The US Navy (USN) has further expanded its modular concept for countermine (MCM) operations with recent MCM equipment testing aboard the Military Sealift Command’s Expeditionary Sea Base USNS Hershel Williams (T-ESB 4).
The MCM equipment and systems are part of the mission-module package designs meant for Littoral Combat Ships (LCSs), but the USN has been working to migrate those modules to other platforms as well to better distribute them across the fleet aboard what the service calls “vessels of opportunity”.
Williams used the LCS MCM mission package portable control station to manoeuvre the MCM equipment and the launch and recovery equipment, as well as to test the command and control of unmanned vehicles during the tests that occurred in the Chesapeake Bay during mid-September, USN officials said.
Some of that equipment included the unmanned underwater vehicle (UUV) Knifefish and an unmanned surface vessel (USV). The tests marked the first time such unmanned vehicles were launched and recovered by an expeditionary sea base.

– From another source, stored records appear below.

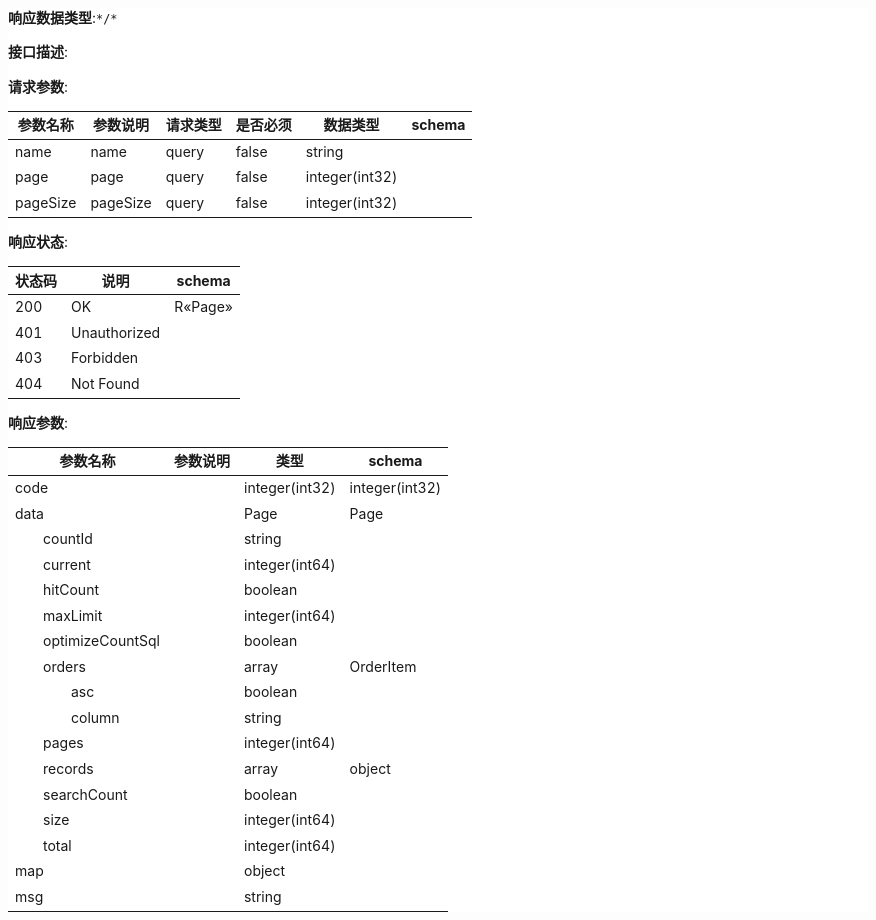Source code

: 
**响应数据类型**:`*/*`


**接口描述**:


**请求参数**:


| 参数名称 | 参数说明 | 请求类型    | 是否必须 | 数据类型 | schema |
| -------- | -------- | ----- | -------- | -------- | ------ |
|name|name|query|false|string||
|page|page|query|false|integer(int32)||
|pageSize|pageSize|query|false|integer(int32)||


**响应状态**:


| 状态码 | 说明 | schema |
| -------- | -------- | ----- | 
|200|OK|R«Page»|
|401|Unauthorized||
|403|Forbidden||
|404|Not Found||


**响应参数**:


| 参数名称 | 参数说明 | 类型 | schema |
| -------- | -------- | ----- |----- | 
|code||integer(int32)|integer(int32)|
|data||Page|Page|
|&emsp;&emsp;countId||string||
|&emsp;&emsp;current||integer(int64)||
|&emsp;&emsp;hitCount||boolean||
|&emsp;&emsp;maxLimit||integer(int64)||
|&emsp;&emsp;optimizeCountSql||boolean||
|&emsp;&emsp;orders||array|OrderItem|
|&emsp;&emsp;&emsp;&emsp;asc||boolean||
|&emsp;&emsp;&emsp;&emsp;column||string||
|&emsp;&emsp;pages||integer(int64)||
|&emsp;&emsp;records||array|object|
|&emsp;&emsp;searchCount||boolean||
|&emsp;&emsp;size||integer(int64)||
|&emsp;&emsp;total||integer(int64)||
|map||object||
|msg||string||
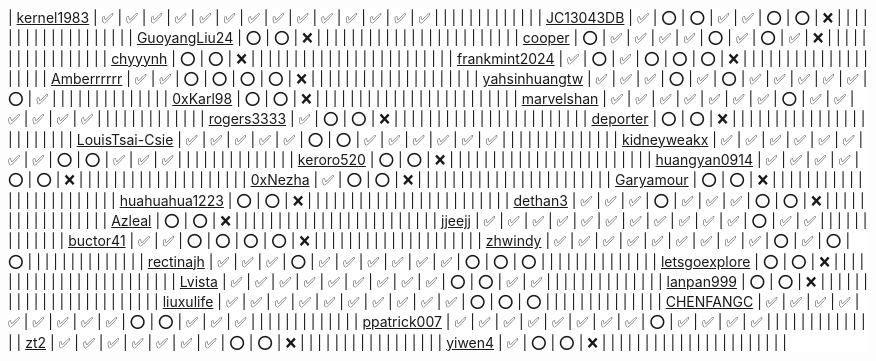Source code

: | [kernel1983](https://github.com/IntensiveCoLearning/Ethereum-Protocol-Fellowship/blob/main/kernel1983.md) | ✅ | ✅ | ✅ | ✅ | ✅ | ✅ | ✅ | ✅ | ✅ | ✅ | ✅ | ✅ | ✅ | ✅ | | | | | | | | | |   |   |
| [JC13043DB](https://github.com/IntensiveCoLearning/Ethereum-Protocol-Fellowship/blob/main/JC13043DB.md) | ✅ | ⭕️ | ⭕️ | ✅ | ✅ | ⭕️ | ⭕️ | ❌ | | | | | | | | | | | | | | | | | |
| [GuoyangLiu24](https://github.com/IntensiveCoLearning/Ethereum-Protocol-Fellowship/blob/main/GuoyangLiu24.md) | ⭕️ | ⭕️ | ❌ | | | | | | | | | | | | | | | | | | | | | | |
| [cooper](https://github.com/IntensiveCoLearning/Ethereum-Protocol-Fellowship/blob/main/cooper.md) | ⭕️ | ✅ | ✅ | ✅ | ✅ | ⭕️ | ✅ | ⭕️ | ✅ | ❌ | | | | | | | | | | | | | | | |
| [chyyynh](https://github.com/IntensiveCoLearning/Ethereum-Protocol-Fellowship/blob/main/chyyynh.md) | ⭕️ | ⭕️ | ❌ | | | | | | | | | | | | | | | | | | | | | | |
| [frankmint2024](https://github.com/IntensiveCoLearning/Ethereum-Protocol-Fellowship/blob/main/frankmint2024.md) | ✅ | ⭕️ | ✅ | ⭕️ | ⭕️ | ⭕️ | ❌ | | | | | | | | | | | | | | | | | | |
| [Amberrrrrr](https://github.com/IntensiveCoLearning/Ethereum-Protocol-Fellowship/blob/main/Amberrrrrr.md) | ✅ | ✅ | ⭕️ | ⭕️ | ⭕️ | ⭕️ | ❌ | | | | | | | | | | | | | | | | | | |
| [yahsinhuangtw](https://github.com/IntensiveCoLearning/Ethereum-Protocol-Fellowship/blob/main/yahsinhuangtw.md) | ✅ | ✅ | ✅ | ⭕️ | ✅ | ⭕️ | ✅ | ✅ | ✅ | ✅ | ✅ | ⭕️ | ✅ |   | | | | | | | | | |   |   |
| [0xKarl98](https://github.com/IntensiveCoLearning/Ethereum-Protocol-Fellowship/blob/main/0xKarl98.md) | ⭕️ | ⭕️ | ❌ | | | | | | | | | | | | | | | | | | | | | | |
| [marvelshan](https://github.com/IntensiveCoLearning/Ethereum-Protocol-Fellowship/blob/main/marvelshan.md) | ✅ | ✅ | ✅ | ✅ | ✅ | ✅ | ✅ | ⭕️ | ✅ | ✅ | ✅ | ✅ | ✅ | ✅ | | | | | | | | | |   |   |
| [rogers3333](https://github.com/IntensiveCoLearning/Ethereum-Protocol-Fellowship/blob/main/rogers3333.md) | ✅ | ⭕️ | ⭕️ | ❌ | | | | | | | | | | | | | | | | | | | | | |
| [deporter](https://github.com/IntensiveCoLearning/Ethereum-Protocol-Fellowship/blob/main/deporter.md) | ⭕️ | ⭕️ | ❌ | | | | | | | | | | | | | | | | | | | | | | |
| [LouisTsai-Csie](https://github.com/IntensiveCoLearning/Ethereum-Protocol-Fellowship/blob/main/LouisTsai-Csie.md) | ✅ | ✅ | ✅ | ✅ | ✅ | ⭕️ | ⭕️ | ✅ | ✅ | ✅ | ✅ | ✅ | ✅ |   | | | | | | | | | |   |   |
| [kidneyweakx](https://github.com/IntensiveCoLearning/Ethereum-Protocol-Fellowship/blob/main/kidneyweakx.md) | ✅ | ✅ | ✅ | ✅ | ✅ | ✅ | ✅ | ✅ | ⭕️ | ⭕️ | ✅ | ✅ | ✅ |   | | | | | | | | | |   |   |
| [keroro520](https://github.com/IntensiveCoLearning/Ethereum-Protocol-Fellowship/blob/main/keroro520.md) | ⭕️ | ⭕️ | ❌ | | | | | | | | | | | | | | | | | | | | | | |
| [huangyan0914](https://github.com/IntensiveCoLearning/Ethereum-Protocol-Fellowship/blob/main/huangyan0914.md) | ✅ | ✅ | ✅ | ✅ | ⭕️ | ⭕️ | ❌ | | | | | | | | | | | | | | | | | | |
| [0xNezha](https://github.com/IntensiveCoLearning/Ethereum-Protocol-Fellowship/blob/main/0xNezha.md) | ✅ | ⭕️ | ⭕️ | ❌ | | | | | | | | | | | | | | | | | | | | | |
| [Garyamour](https://github.com/IntensiveCoLearning/Ethereum-Protocol-Fellowship/blob/main/Garyamour.md) | ⭕️ | ⭕️ | ❌ | | | | | | | | | | | | | | | | | | | | | | |
| [huahuahua1223](https://github.com/IntensiveCoLearning/Ethereum-Protocol-Fellowship/blob/main/huahuahua1223.md) | ⭕️ | ⭕️ | ❌ | | | | | | | | | | | | | | | | | | | | | | |
| [dethan3](https://github.com/IntensiveCoLearning/Ethereum-Protocol-Fellowship/blob/main/dethan3.md) | ✅ | ✅ | ✅ | ⭕️ | ✅ | ✅ | ✅ | ⭕️ | ⭕️ | ❌ | | | | | | | | | | | | | | | |
| [Azleal](https://github.com/IntensiveCoLearning/Ethereum-Protocol-Fellowship/blob/main/Azleal.md) | ⭕️ | ⭕️ | ❌ | | | | | | | | | | | | | | | | | | | | | | |
| [jjeejj](https://github.com/IntensiveCoLearning/Ethereum-Protocol-Fellowship/blob/main/jjeejj.md) | ✅ | ✅ | ✅ | ✅ | ✅ | ✅ | ✅ | ✅ | ✅ | ✅ | ✅ | ⭕️ | ✅ | ✅ | | | | | | | | | |   |   |
| [buctor41](https://github.com/IntensiveCoLearning/Ethereum-Protocol-Fellowship/blob/main/buctor41.md) | ✅ | ✅ | ⭕️ | ⭕️ | ⭕️ | ⭕️ | ❌ | | | | | | | | | | | | | | | | | | |
| [zhwindy](https://github.com/IntensiveCoLearning/Ethereum-Protocol-Fellowship/blob/main/zhwindy.md) | ✅ | ✅ | ✅ | ✅ | ✅ | ✅ | ✅ | ✅ | ✅ | ⭕️ | ✅ | ⭕️ | ⭕️ |   | | | | | | | | | |   |   |
| [rectinajh](https://github.com/IntensiveCoLearning/Ethereum-Protocol-Fellowship/blob/main/rectinajh.md) | ✅ | ✅ | ✅ | ⭕️ | ✅ | ✅ | ✅ | ✅ | ✅ | ✅ | ⭕️ | ⭕️ | ⭕️ |   | | | | | | | | | |   |   |
| [letsgoexplore](https://github.com/IntensiveCoLearning/Ethereum-Protocol-Fellowship/blob/main/letsgoexplore.md) | ⭕️ | ⭕️ | ❌ | | | | | | | | | | | | | | | | | | | | | | |
| [Lvista](https://github.com/IntensiveCoLearning/Ethereum-Protocol-Fellowship/blob/main/Lvista.md) | ✅ | ✅ | ✅ | ✅ | ✅ | ✅ | ✅ | ✅ | ✅ | ⭕️ | ⭕️ | ✅ | ✅ |   | | | | | | | | | |   |   |
| [lanpan999](https://github.com/IntensiveCoLearning/Ethereum-Protocol-Fellowship/blob/main/lanpan999.md) | ⭕️ | ⭕️ | ❌ | | | | | | | | | | | | | | | | | | | | | | |
| [liuxulife](https://github.com/IntensiveCoLearning/Ethereum-Protocol-Fellowship/blob/main/liuxulife.md) | ✅ | ✅ | ✅ | ✅ | ✅ | ✅ | ✅ | ✅ | ✅ | ✅ | ⭕️ | ⭕️ | ⭕️ |   | | | | | | | | | |   |   |
| [CHENFANGC](https://github.com/IntensiveCoLearning/Ethereum-Protocol-Fellowship/blob/main/CHENFANGC.md) | ✅ | ✅ | ✅ | ✅ | ✅ | ✅ | ✅ | ✅ | ✅ | ⭕️ | ⭕️ | ✅ | ✅ | ✅ | | | | | | | | | |   |   |
| [ppatrick007](https://github.com/IntensiveCoLearning/Ethereum-Protocol-Fellowship/blob/main/ppatrick007.md) | ✅ | ✅ | ✅ | ✅ | ✅ | ✅ | ✅ | ✅ | ⭕️ | ✅ | ✅ | ✅ | ✅ |   | | | | | | | | | |   |   |
| [zt2](https://github.com/IntensiveCoLearning/Ethereum-Protocol-Fellowship/blob/main/zt2.md) | ✅ | ✅ | ✅ | ✅ | ✅ | ✅ | ✅ | ⭕️ | ⭕️ | ❌ | | | | | | | | | | | | | | | |
| [yiwen4](https://github.com/IntensiveCoLearning/Ethereum-Protocol-Fellowship/blob/main/yiwen4.md) | ✅ | ⭕️ | ⭕️ | ❌ | | | | | | | | | | | | | | | | | | | | | |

The UUV Knifefish was tested aboard Expeditionary Sea Base USNS Hershel Williams (T-ESB 4). (US Navy)
The USN plans to rely more on the synthetic aperture sonar (SAS) technology employed on Knifefish for MCM operations. The Knifefish will be used to detect and classify buried, bottom, and volume mines in high-clutter environments.
Unmanned systems such as the sonar-towing USV are being developed by the USN as part of the Unmanned Influence Sweep System (UISS) to provide the kind of future MCM operations US naval forces need.
UISS and the Knifefish UUV recently completed shipboard integration testing on board LCS USS Independence (LCS 2).